At about the same time the Internet was made public, Phil Zimmerman introduced his groundbreaking encryption program, Pretty Good Privacy. With PGP, anyone with a personal computer could make it nearly impossible for anyone else to read their e-mail or attached word processor documents unless you'd been granted access by the sender. But PGP had a rather arcane command-line interface – programmers and other techheads loved it, the general public was too confused to use it.

And besides, the government pressed charges against Zimmerman for supposedly breaking encryption export laws by making PGP available online, which had the effect of making the general consumer a bit worried about using the program. (Under unrelenting pressure from civil libertarians, free-speech advocates and the media, the government finally dropped charges against Zimmerman. PGP is still available, with a much easier to use interface.)

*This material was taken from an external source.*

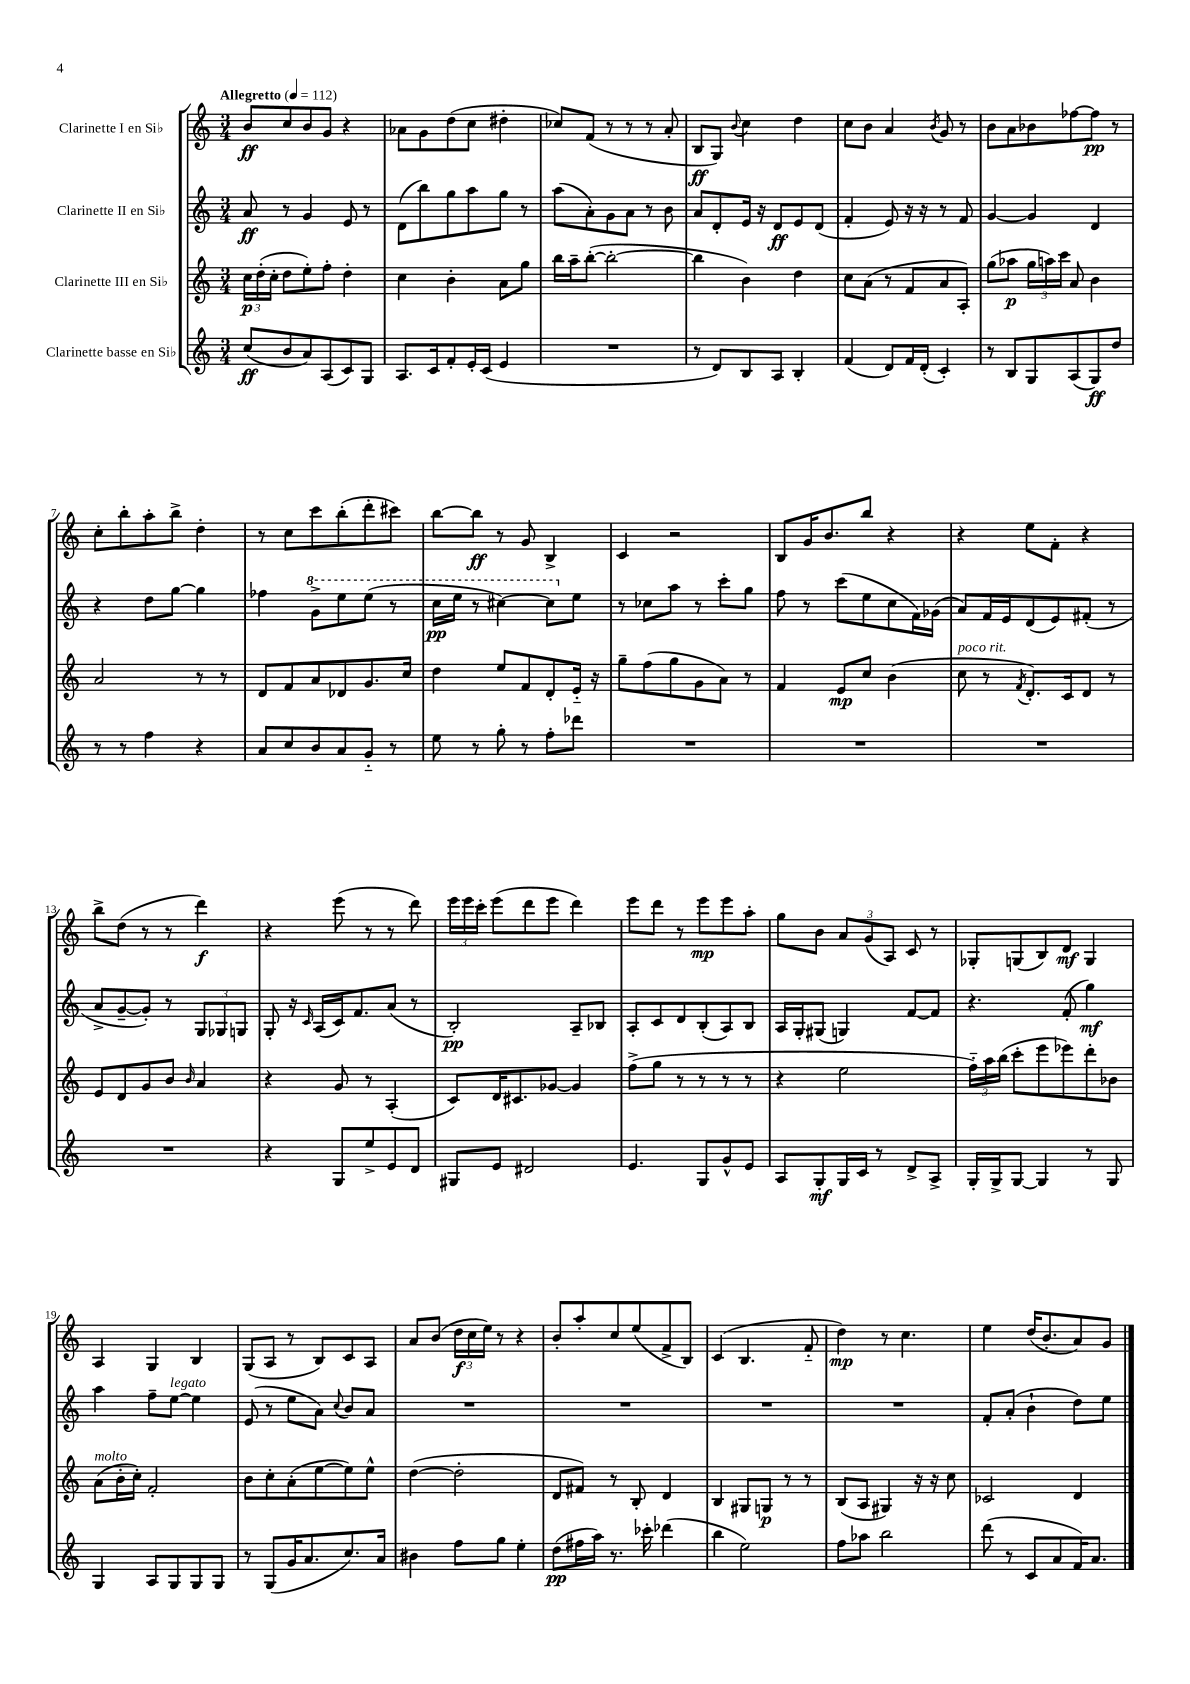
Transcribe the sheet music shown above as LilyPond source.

Another early effort to help folks protect their privacy online came in 1993 from Finland, where Johan Helsingius wrote an anonymous e-mail server he ran from anon.penet.fi. But a Finnish court ordered Helsingius to turn over the true identity of one of his subscribers, and he shut the service down shortly after in protest.

Other services offering various forms and levels of online anonymity have also seen courts order them to identify customers for one reason or another, forcing a recognition that anonymizing services don't always deliver what they promise – that to date most anonymizing software has forced the company providing the privacy service to keep in-house records in order to make the whole system work.

All of which means that while using these services may prevent the operators of Web sites you visit from identifying you, should you end up in court or find yourself the target of police investigation, your online records may yet become public.

Congress has, as one might expect, jumped into the issue – proposing all sorts of different laws that would do everything from guarantee online anonymity to prohibit online anonymity. God help anyone looking to Washington for clarity.

While counting on technology to be our savior is rarely wise, it might be less naïve than depending on politicians. And a new software program out seems to offer the most privacy protection yet.

The folks at Zero-Knowledge Systems have a new privacy client out called Freedom 1.1. Although it's only available for Windows 95 and 98, it does – according to technical folks who understand far more of this stuff than I – seem to offer real privacy.

Freedom 1.1 does this by using randomly generated pseudonyms – even if subpoenaed by a judge, the folks at Zero-Knowledge have no way of knowing which particular user did what on their servers.

The one drawback to the program is that it won't work over a lot of corporate firewalls. But if you're trying to protect your company's private business dealings from prying eyes, it's likely that at least some accounts could be set up by a good systems department to allow for the use of Freedom 1.1. And it should work for most folks at home, although it doesn't work with AOL or CompuServe.

The fact that Freedom 1.1 is secure from itself doesn't mean, however, that clever programmers won't find a way to monitor those using it. But for now, it would seem to be one of the more secure methods of protecting your privacy online.